A beam of spiritual light flashes throughout heaven and earth, illuminating it totally. You become identical with all Buddhas of the ten directions and the three periods of time. Why have we failed to realize the Buddha's Three Bodies, Four Modes of Wisdom, Five Eyes, and Six Spiritual Powers? Because our worldly idle thinking is simply too dense. It obstructs our wisdom. Idle thinking takes our light away and turns it into ignorance. All day long we do nothing but indulge in delusion, create bad karma, and receive the retribution of unending rounds of birth and death.

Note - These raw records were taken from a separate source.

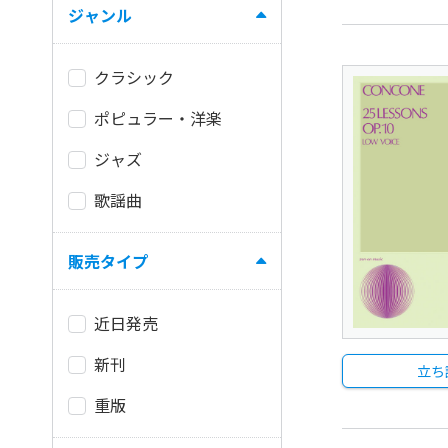
ジャンル
クラシック
ポピュラー・洋楽
ジャズ
歌謡曲
販売タイプ
近日発売
新刊
立ち
重版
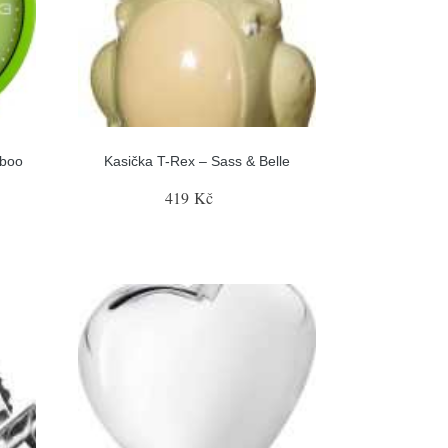
aboo
Kasička T-Rex – Sass & Belle
419 Kč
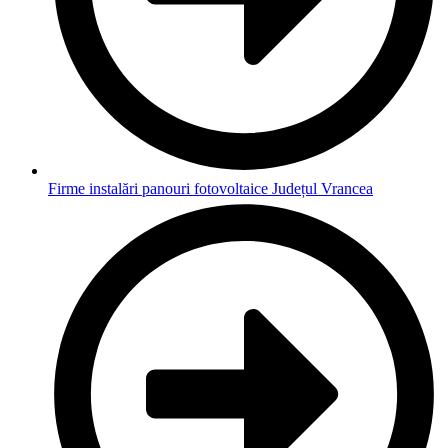
Firme instalări panouri fotovoltaice Județul Vrancea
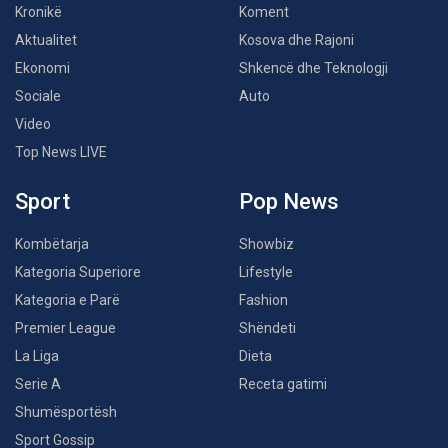
Kronikë
Koment
Aktualitet
Kosova dhe Rajoni
Ekonomi
Shkencë dhe Teknologji
Sociale
Auto
Video
Top News LIVE
Sport
Pop News
Kombëtarja
Showbiz
Kategoria Superiore
Lifestyle
Kategoria e Parë
Fashion
Premier League
Shëndeti
La Liga
Dieta
Serie A
Receta gatimi
Shumësportësh
Sport Gossip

The Three Bodies are the Dharma-body, the Reward-body, and the Response-body. The Four Modes of Wisdom are the Wisdom That Accomplishes What Should Be Done, the Wisdom of Wondrous Contemplation, the Wisdom of Equal Nature, and the All-Encompassing, Mirror-like Wisdom. The Five Eyes are the Heavenly-eye, the Flesh-eye (which is not our human eyes), the Dharma-eye,the Wisdom-eye, and the Buddha-eye. The Six Spiritual Powers are the Power of the Heavenly-eye, the Power of the Heavenly-ear, the Power of Knowing Others' Thoughts, the Power of Knowing Past Lives, the Power of Spiritual Travel, and the Power of the Ending of Outflows. When someone puts an end to all idle thinking, he or she can realize states such as these. In fact, this is not an esoteric principle, but a very natural phenomenon that arises from actual spiritual skill. We need not consider these states strange or unusual, for they are quite natural.

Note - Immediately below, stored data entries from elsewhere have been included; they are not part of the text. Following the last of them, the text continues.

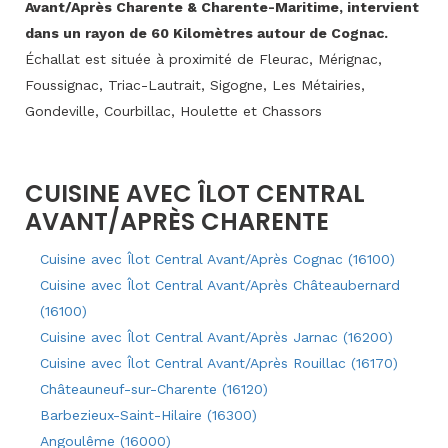
Avant/Après Charente & Charente-Maritime, intervient
dans un rayon de 60 Kilomètres autour de Cognac.
Échallat est située à proximité de Fleurac, Mérignac,
Foussignac, Triac-Lautrait, Sigogne, Les Métairies,
Gondeville, Courbillac, Houlette et Chassors
CUISINE AVEC ÎLOT CENTRAL
AVANT/APRÈS CHARENTE
Cuisine avec Îlot Central Avant/Après Cognac (16100)
Cuisine avec Îlot Central Avant/Après Châteaubernard
(16100)
Cuisine avec Îlot Central Avant/Après Jarnac (16200)
Cuisine avec Îlot Central Avant/Après Rouillac (16170)
Châteauneuf-sur-Charente (16120)
Barbezieux-Saint-Hilaire (16300)
Angoulême (16000)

From beginningless time in the past until now we have been covered over by ignorance and have not heard the instructions of a Good and Wise Advisor. We don't know the meaning of "understanding the mind and seeing the nature." Nor do we know the meaning of "returning to the origin." The purpose of cultivating Chan meditation is to understand the mind and see the nature, to return to the origin and go back to the source. We can then obtain liberation and be free of impediments and obstructions. We can leave distorted dream-thinking far behind and attain Ultimate Nirvana.